They say March comes in like a lion and out like a lamb, but that certainly wasn't the case for most of the United States. Warm weather led to record temperatures in more than 90 cities across the country -- many of which experienced a very dry winter as well, according to the National Oceanic and Atmospheric Administration.
More than 7,700 high temperature records were set or tied in March, compared to 287 record lows, according to the NOAA. In many places, daily lows topped record highs from previous years and made it seem as though summer had come early.
"To have as many [80-degree days] as we did is just unbelievable and historic and unprecedented," Richard Castro, a Chicago meteorologist, told the Chicago Tribune. "Summer in March is basically what we had."
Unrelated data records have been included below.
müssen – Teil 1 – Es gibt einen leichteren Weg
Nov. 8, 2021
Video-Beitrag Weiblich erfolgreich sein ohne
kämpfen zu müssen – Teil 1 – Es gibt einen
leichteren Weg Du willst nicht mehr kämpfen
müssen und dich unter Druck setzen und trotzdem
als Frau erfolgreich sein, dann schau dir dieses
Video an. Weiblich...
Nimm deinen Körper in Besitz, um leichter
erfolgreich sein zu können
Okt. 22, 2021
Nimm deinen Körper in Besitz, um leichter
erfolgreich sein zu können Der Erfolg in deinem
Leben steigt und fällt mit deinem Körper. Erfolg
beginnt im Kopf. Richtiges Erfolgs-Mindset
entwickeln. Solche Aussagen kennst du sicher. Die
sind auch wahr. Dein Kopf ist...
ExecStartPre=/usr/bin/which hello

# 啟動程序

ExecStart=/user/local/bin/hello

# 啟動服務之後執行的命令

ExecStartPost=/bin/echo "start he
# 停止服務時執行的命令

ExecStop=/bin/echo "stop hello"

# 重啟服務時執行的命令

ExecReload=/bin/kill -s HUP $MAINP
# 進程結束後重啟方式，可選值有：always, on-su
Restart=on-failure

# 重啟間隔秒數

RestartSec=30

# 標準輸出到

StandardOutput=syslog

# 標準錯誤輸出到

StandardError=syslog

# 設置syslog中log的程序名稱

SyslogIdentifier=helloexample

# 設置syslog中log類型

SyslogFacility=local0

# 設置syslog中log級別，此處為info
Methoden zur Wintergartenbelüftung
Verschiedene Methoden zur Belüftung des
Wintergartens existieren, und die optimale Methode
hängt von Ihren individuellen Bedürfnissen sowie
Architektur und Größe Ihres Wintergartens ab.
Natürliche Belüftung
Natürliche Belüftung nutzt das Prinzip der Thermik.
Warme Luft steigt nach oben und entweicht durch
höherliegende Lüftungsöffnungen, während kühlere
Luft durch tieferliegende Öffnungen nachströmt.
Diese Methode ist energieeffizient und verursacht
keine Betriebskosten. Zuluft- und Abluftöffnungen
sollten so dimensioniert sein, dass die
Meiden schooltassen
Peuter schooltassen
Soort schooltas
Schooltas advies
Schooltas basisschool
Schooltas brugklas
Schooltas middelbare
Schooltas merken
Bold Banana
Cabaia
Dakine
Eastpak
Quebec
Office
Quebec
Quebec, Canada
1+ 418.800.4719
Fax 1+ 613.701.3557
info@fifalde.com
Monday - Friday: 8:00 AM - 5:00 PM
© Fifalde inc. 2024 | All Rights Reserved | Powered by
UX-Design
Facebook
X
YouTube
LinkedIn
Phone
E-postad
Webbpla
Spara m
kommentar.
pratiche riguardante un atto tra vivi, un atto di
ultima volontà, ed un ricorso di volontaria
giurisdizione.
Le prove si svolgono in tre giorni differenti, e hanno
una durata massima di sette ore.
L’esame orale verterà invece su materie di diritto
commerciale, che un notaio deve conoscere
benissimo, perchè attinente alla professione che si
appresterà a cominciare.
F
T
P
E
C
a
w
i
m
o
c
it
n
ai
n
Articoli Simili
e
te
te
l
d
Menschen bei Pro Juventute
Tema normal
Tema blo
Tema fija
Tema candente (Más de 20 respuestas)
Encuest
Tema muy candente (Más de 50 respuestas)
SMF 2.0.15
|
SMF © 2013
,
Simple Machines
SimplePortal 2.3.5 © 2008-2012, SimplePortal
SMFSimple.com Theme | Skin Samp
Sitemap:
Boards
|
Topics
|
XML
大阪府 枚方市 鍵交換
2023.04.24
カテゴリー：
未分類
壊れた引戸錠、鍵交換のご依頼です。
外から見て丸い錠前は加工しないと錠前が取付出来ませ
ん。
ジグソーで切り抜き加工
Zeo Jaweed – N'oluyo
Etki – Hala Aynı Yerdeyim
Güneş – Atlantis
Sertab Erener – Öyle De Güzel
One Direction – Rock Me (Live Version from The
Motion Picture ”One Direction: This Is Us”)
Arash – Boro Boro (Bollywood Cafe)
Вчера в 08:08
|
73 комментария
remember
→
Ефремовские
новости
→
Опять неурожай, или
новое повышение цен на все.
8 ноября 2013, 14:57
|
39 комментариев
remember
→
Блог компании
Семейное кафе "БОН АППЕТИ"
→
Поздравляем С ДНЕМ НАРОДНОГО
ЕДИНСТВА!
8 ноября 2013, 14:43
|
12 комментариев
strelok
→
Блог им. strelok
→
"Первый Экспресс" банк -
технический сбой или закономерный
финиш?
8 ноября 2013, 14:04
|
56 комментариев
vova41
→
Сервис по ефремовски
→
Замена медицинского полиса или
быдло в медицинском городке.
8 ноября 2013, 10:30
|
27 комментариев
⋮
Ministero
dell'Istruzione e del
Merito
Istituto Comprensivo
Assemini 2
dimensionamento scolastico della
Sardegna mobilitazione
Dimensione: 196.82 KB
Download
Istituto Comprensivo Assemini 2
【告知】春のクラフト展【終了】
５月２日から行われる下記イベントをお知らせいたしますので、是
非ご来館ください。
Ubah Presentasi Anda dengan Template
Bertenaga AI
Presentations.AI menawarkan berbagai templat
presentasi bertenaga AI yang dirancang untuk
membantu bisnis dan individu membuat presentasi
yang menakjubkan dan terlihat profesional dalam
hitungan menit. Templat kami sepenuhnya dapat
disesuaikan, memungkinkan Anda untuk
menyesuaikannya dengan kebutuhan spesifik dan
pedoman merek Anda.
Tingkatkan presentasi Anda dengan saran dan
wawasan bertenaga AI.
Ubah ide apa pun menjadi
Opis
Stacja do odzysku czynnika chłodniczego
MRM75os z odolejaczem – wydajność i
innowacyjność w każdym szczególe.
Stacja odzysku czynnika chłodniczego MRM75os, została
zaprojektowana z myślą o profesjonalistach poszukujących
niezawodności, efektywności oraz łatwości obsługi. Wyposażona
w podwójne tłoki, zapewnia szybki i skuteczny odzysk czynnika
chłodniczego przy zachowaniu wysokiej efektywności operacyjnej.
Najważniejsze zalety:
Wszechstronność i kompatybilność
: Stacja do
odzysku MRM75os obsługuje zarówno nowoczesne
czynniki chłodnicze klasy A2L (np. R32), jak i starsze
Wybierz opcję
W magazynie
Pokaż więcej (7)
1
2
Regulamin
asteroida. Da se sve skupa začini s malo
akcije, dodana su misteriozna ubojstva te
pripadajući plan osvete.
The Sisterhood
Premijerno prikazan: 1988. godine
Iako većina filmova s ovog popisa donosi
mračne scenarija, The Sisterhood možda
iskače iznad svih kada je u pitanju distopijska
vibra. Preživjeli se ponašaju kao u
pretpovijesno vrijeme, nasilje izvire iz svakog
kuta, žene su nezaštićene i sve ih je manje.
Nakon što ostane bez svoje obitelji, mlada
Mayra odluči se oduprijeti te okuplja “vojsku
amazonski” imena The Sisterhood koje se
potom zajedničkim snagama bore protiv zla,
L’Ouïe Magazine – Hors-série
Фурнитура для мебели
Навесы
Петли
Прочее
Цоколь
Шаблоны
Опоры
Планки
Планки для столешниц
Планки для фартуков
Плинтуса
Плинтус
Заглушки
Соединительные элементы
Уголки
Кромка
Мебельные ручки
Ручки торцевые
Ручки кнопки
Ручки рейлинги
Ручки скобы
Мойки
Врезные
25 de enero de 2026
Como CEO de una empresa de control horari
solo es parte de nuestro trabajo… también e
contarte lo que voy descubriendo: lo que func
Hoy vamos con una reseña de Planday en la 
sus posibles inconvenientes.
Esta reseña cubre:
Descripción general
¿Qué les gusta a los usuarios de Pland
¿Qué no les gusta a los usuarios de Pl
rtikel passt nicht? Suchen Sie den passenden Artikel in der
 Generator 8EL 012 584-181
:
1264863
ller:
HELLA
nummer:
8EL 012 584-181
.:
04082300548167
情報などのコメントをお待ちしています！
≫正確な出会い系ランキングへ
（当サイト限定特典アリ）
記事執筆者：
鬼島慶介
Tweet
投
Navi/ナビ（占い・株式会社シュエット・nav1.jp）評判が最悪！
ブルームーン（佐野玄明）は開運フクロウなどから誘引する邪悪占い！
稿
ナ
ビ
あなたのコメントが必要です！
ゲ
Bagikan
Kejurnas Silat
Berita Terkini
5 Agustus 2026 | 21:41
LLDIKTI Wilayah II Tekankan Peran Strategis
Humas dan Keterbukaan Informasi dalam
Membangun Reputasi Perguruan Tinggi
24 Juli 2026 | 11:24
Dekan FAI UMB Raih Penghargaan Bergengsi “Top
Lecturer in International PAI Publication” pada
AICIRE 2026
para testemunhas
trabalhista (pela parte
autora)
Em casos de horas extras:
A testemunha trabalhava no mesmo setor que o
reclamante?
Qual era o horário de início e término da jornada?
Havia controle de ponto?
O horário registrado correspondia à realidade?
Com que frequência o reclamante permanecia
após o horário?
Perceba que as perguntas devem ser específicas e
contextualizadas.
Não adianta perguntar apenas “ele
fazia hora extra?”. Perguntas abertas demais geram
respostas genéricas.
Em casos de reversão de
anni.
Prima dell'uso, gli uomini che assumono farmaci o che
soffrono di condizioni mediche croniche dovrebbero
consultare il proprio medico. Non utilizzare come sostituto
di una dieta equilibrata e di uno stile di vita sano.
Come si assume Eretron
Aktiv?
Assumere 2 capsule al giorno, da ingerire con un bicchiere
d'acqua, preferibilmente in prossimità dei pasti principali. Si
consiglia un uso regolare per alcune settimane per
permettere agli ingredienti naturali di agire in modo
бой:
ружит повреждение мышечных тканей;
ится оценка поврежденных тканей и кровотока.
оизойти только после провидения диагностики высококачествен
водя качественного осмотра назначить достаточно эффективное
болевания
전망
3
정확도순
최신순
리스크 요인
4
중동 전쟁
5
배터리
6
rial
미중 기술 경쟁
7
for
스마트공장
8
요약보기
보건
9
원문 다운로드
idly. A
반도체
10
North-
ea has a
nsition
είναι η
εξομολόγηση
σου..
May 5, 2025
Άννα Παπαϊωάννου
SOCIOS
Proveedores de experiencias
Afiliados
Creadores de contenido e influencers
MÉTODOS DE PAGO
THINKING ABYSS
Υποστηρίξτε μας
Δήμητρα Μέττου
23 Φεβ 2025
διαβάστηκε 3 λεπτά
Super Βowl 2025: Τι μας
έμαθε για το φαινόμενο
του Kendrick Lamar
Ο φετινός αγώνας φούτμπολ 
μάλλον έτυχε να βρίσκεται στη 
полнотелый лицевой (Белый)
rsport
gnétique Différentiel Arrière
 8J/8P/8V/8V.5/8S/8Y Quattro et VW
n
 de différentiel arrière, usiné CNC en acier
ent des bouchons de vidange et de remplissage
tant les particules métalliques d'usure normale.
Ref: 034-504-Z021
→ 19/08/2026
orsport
The weather was caused by warm air from the Gulf of Mexico being constantly sent up by a persistent warm wind. Low pressure in the Northwest and high pressure in New England created a channel for warm air from the gulf, 15 to 20 degrees warmer than air in the Midwest, to flow, a once in a century event.
"It is a freak event that appeared to have perhaps a freak ancestor, 1910," NOAA meteorologist Martin Hoerling told the Associated Press. "Climate change was certainly a factor, but it was a minor factor."
While much of the country was enjoying the warmth, the West Coast and part of the Southwest were cooler and wetter than normal.
March temperatures were 10 degrees above average in most cities and were just as warm, if not warmer, than typical April temperatures. Some places saw the temperatures 15 degrees above average become the norm.
"'Why wouldn't we embrace it as a darn good outcome," Hoerling said. "This was not the wicked wind of the east. This was the good wind of the south."
Since 2001, March has been 2 degrees warmer than it was between 1960 and 1990, according to the NOAA, so the 10 degrees seen this year is a large jump. But people worried about a warm March predicting a hot June shouldn't worry, Hoerling said. There is very little correlation between the two.
Castro echoed his statement.
"It would be hard to have something as extreme as March," he told the Chicago Tribune. "I'd say the odds favor above normal [temperatures], but not as far above normal."
Although Hoerling doesn't attribute the record highs this March to climate change, Michael Mann, climate scientist at Penn State University, said global warming could make this freak occurrence more common.
"This winter and spring we're breaking warmth records at more than 10 times the rate we'd expect naturally," Mann told the Associated Press. "So while it is true that individual weather events represent the random rolls of the weather dice, human-caused climate change has loaded those dice. That's why we're seeing 'sixes' come up far more often than we'd expect from chance alone."